Boxing in the 1950s at the Engineers Club

IN his effort to promote an eliminator leading to the world heavyweight title held by Joe Louis, promoter Jack Solomons matched our British heavyweight champion Bruce Woodcock against Lee Savold, a top American heavyweight.

The winner was to then fight Louis for the world heavyweight title.

This fight was to take place promoted by London promoter Jack Solomons.

Hartlepool promoter Walter Hazletine had a very successful regular boxing promotion at the Engineers Club, Hartlepool.

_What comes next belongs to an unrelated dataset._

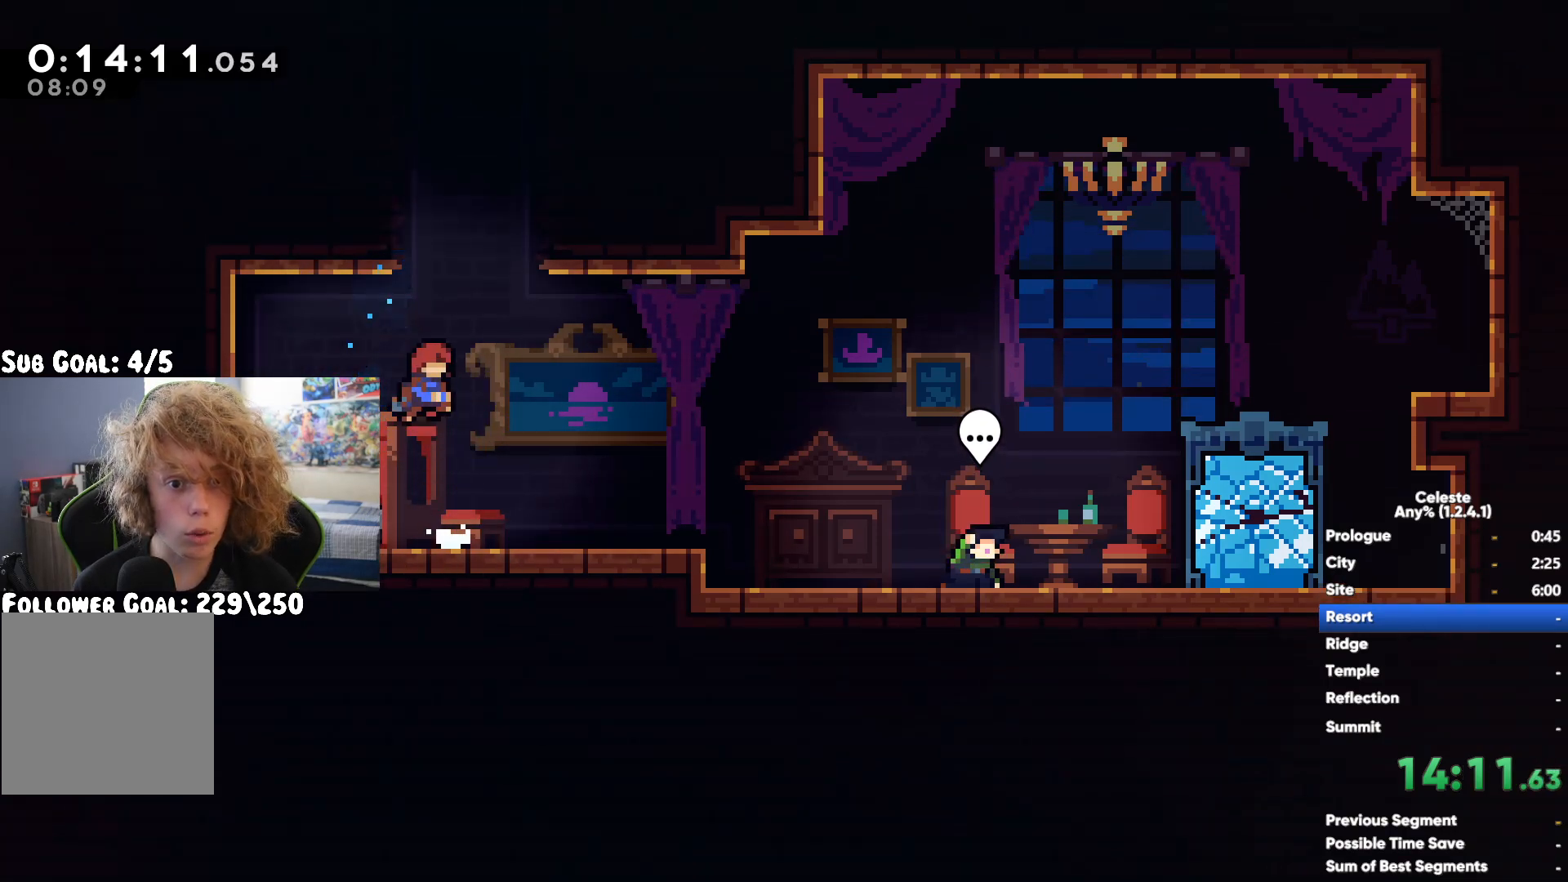
{"buttons": [], "left_stick": "right", "right_stick": "center", "button_events": [[50, "A", "up"], [117, "A", "down"], [250, "A", "up"], [317, "A", "down"], [433, "A", "up"]]}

Along with several other northern boxing promoters, Mr Hazletine was to include a short training routine in each of his weekly promotions through the summer months.

The object of course was to publicise both Savold and Woodcock on alternate weeks.

This plan was quickly put into action by Mr Hazletine in the interval of his boxing bill.

First off was Lee Savold versus his sparring partner, who was the Canadian Don Mogard.

Lee Savold impressed with his very crisp punching and economical footwork.

He looked a true professional and received a great ovation from our home crowd.

On the following Monday evening Bruce Woodcock demonstrated his sparring skills.

I vividly recall his arrival at the ring side as he vaulted over the top rope.

Very soon he went into a clever routine, fast skipping to be followed by a warm-up, shadow boxing before donning the gloves to commence sparring.

His sparring partner looked very nervous.

Bruce Woodcock used a very fast left jab. This action was very accurate and seemed like the piston of a railway engine.

Woodcock looked tremendously fit!

Eventually Woodcock v Savold would clash on two separate occasions with a win each.

Lee Savold some time later achieved his chance to fight world champion Joe Louis in America, and unfortunately finished exhausted, unable to answer the bell, with a broken jaw.

This happened all of 60 years ago, still vivid in memory.

Bruce Woodcock of Doncaster remains my favourite British heavyweight champion, often referred to as ‘the plucky Yorkshireman.’

His only failing - he was a stone (14lb) too light in body weight for a top heavyweight.

I wonder if any of the older boxing fans from Hartlepool remember these very vivid boxing days at the Engineers Club, Hartlepool in the 1950s?